1. A method of selecting a herbicidal compound, comprising:

(a) combining a polypeptide comprising an amino acid sequence at least 90% identical to SEQ ID NO:2 and a compound to be tested for the ability to bind to said polypeptide under conditions conducive to binding;

(b) selecting a compound identified in step (a) that binds to said polypeptide;

(c) applying a compound selected in step (b) to a plant to test for herbicidal activity; and

(d) selecting a compound identified in step (c) that has herbicidal activity.

2. The method of claim 1, wherein said polypeptide has amino acid:glyoxylate aminotransferase activity.

3. The method of claim 1, wherein said polypeptide comprises an amino acid sequence at least 95% identical to SEQ ID NO:2.

4. The method of claim 1, wherein said polypeptide comprises SEQ ID NO:2.
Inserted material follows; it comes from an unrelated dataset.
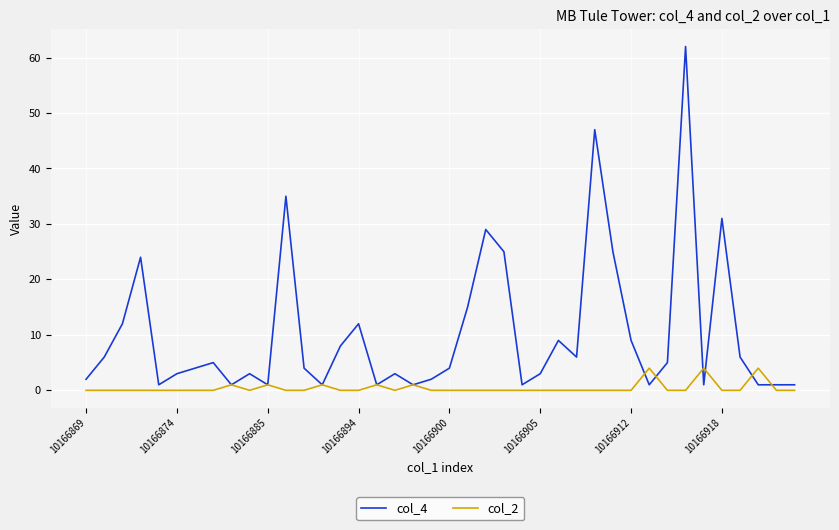

How many lines are shown in the chart?

2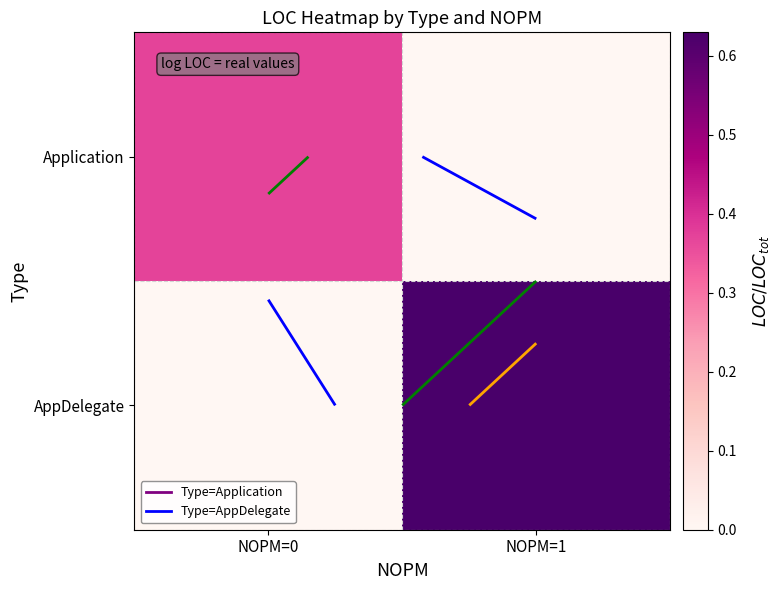

Which series has the largest total across all categories?

AppDelegate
5. An isolated polypeptide having amino acid:glyoxylate aminotransferase activity, wherein said polypeptide comprises an amino acid sequence at least 90% identical to SEQ ID NO:2.

6. The isolated polypeptide of claim 5, wherein said polypeptide comprises an amino acid sequence at least 95% identical to SEQ ID NO:2.

7. The isolated polypeptide of claim 6, wherein said polypeptide comprises SEQ ID NO:2.

8. An isolated nucleic acid molecule comprising a nucleotide sequence encoding a polypeptide having amino acid:glyoxylate aminotransferase activity, wherein said polypeptide comprises an amino acid sequence at least 90% identical to SEQ ID NO:2.

9. The isolated nucleic acid molecule of claim 8, wherein said polypeptide comprises an amino acid sequence at least 95% identical to SEQ ID NO:2.

10. The isolated nucleic acid molecule of claim 9, wherein said polypeptide comprises SEQ ID NO:2.

11. An expression cassette comprising a promoter operatively linked to the nucleic acid molecule of claim 8.

12. A recombinant vector comprising the expression cassette of claim 11.

13. A transgenic host cell comprising the expression cassette of claim 11.

14. The transgenic host cell of claim 13, wherein said host cell is selected from the group consisting of an insect cell, a yeast cell, a prokaryotic cell, and a plant cell.

15. A transgenic plant cell comprising the expression cassette of claim 11.

16. A transgenic plant or seed comprising the transgenic plant cell of claim 15.